Le rideau vient de tomber sur un des grands projets romanesques de la littérature. Le livre refermé, nous demeurons abasourdis dans notre fauteuil, l’esprit rincé. Et maintenant que faire et quoi écrire, nous l’ignorons. Mais que se passe-t-il ? Quels sont ces bruits de pupitres, de partitions, de cordes ? Les musiciens de l’orchestre ont repris leurs instruments… le plateau s’illumine à nouveau… Justine se relève de l’allée du château où la foudre l’avait renversée, elle prend la main de Juliette, toutes deux s’avancent sur le devant de la scène et saluent le public des lecteurs qui se redressent, s’ébrouent et applaudissent ravis de prolonger de quelques instants leurs rêveries, et voilà qu’entrent à leur tour en scène Saint-Fond, Noirceuil, l’abbé Chabert, Ferdinand, Pie VI et Francaville, Mme de Clairwil et Olympe Borghèse suivie de son cortège habituel, « un eunuque, un hermaphrodite, un nain, une femme de quatre-vingts ans, un dindon, un singe, un très gros dogue, une chèvre et un petit garçon de quatre ans », les ingénues Fontange et Marianne bras dessus bras dessous, et Mme de Grillo légère entre Minski et Brisa-Testa, toutes les belles jeunes filles du roman, les jeunes garçons et les enfants délicieux, et voilà les bourreaux terrifiants jusqu’à la drôlerie, les applaudissements s’intensifient, et ceux qu’on avait presque oubliés : les infâmes moines de Sainte-Marie-des-Bois tout charme et sourire, les Gernande et les d’Esterval, la Dubois et la Durand qui envoient des baisers vers le parterre, Vespoli et ses fous qui font des facéties acrobatiques, le rideau se ferme, les applaudissements redoublent, le machiniste le rouvre et cette fois standing ovation… des fleurs coupées pleuvent sur la scène, des figurants les ramassent et les offrent à Justine et à Juliette qui forment incontestablement un duo de choc, elles sont les vedettes, les stars, les étoiles de la soirée, et revoilà Noirceuil et Saint-Fond… les bons et les méchants se tiennent côte à côte, ceux qui ont pratiqué la vertu serrent dans leurs bras les scélérats… tous les personnages avancent main dans la main en longues rangées qui saluent et tirent leur révérence, quelle grande œuvre, entend-on dans le public, quels formidables interprètes et quelle vigueur dans la mise en représentation… et maintenant la salle scande le nom de l’auteur : où est-il ? où est Monsieur de Sade ? on envoie quelqu’un le chercher dans les coulisses, il attend ce triomphe depuis si longtemps…
Plus tard, sur les marches du théâtre :
Parlez plus fort… que dites-vous ?
Il paraît qu’il est à nouveau emprisonné…
Il revenait de chez son imprimeur.
Ils l’ont arrêté avant qu’il arrive au théâtre…
Quel scandale !
Les premiers sms crépitent dans la nuit…
et ce lit-ci une civière ?
Hans Magnus Enzensberger [8].
[2] Le Système de la Nature, ouvrage du baron D’Holbach, fut condamné par le Parlement et brûlé en 1770.
[3] Le roman de Jean-Charles Gervaise de Latouche (1716-1782), paru en 1741, sera poursuivi par la censure.
[4] Roman de Nicolas Chorier (1612-1692) composé de dialogues, paru en 1680.
[5] Roman paru vers 1748, sans nom d’auteur.
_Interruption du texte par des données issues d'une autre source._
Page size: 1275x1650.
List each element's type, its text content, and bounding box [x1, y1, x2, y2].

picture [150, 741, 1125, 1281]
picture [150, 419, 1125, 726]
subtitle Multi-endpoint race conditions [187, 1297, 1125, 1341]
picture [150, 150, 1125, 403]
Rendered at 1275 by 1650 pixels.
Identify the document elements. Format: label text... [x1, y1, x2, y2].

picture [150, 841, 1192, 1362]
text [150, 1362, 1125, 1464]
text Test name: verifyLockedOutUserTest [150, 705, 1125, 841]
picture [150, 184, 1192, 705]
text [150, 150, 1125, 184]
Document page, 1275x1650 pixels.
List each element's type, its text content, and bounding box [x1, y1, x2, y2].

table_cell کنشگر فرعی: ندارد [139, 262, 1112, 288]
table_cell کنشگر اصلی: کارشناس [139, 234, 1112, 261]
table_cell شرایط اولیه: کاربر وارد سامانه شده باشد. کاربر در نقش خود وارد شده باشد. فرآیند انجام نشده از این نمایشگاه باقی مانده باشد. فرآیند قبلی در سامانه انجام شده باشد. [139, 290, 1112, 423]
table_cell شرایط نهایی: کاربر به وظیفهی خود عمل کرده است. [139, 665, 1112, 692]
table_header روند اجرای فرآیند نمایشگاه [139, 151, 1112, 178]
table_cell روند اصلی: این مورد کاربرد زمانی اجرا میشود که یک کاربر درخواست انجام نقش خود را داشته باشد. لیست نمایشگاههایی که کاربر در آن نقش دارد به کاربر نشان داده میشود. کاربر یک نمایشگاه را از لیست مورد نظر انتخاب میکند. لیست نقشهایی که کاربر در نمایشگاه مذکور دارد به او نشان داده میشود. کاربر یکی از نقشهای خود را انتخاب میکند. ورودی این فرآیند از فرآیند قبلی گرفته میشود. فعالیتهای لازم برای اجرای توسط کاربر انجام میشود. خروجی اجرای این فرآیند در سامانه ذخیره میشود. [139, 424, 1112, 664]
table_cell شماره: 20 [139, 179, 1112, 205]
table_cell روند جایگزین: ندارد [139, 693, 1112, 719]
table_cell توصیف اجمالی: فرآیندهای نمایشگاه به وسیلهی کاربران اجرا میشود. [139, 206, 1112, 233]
Attribué à Jean-Baptiste de Boyer, marquis d’Argens (1703-1771).
[6] Changeant de registre, Sade ajoute en note à propos de Mirabeau : « Pas même législateur, assurément : une des meilleures preuves du délire et de la déraison qui caractérisèrent, en France, l’année 1789, est l’enthousiasme ridicule qu’inspire ce vil espion de la monarchie. Quelle idée reste-t-il aujourd’hui de cet homme immoral et de fort peu d’esprit ? Celle d’un fourbe, d’un traître et d’un ignorant. »
[7] Le roman L’Anti-Justine ou les délices de l’amour, paru en 1798, sera saisi par la police en 1802.
[8] « Doute », Écriture braille, 1964.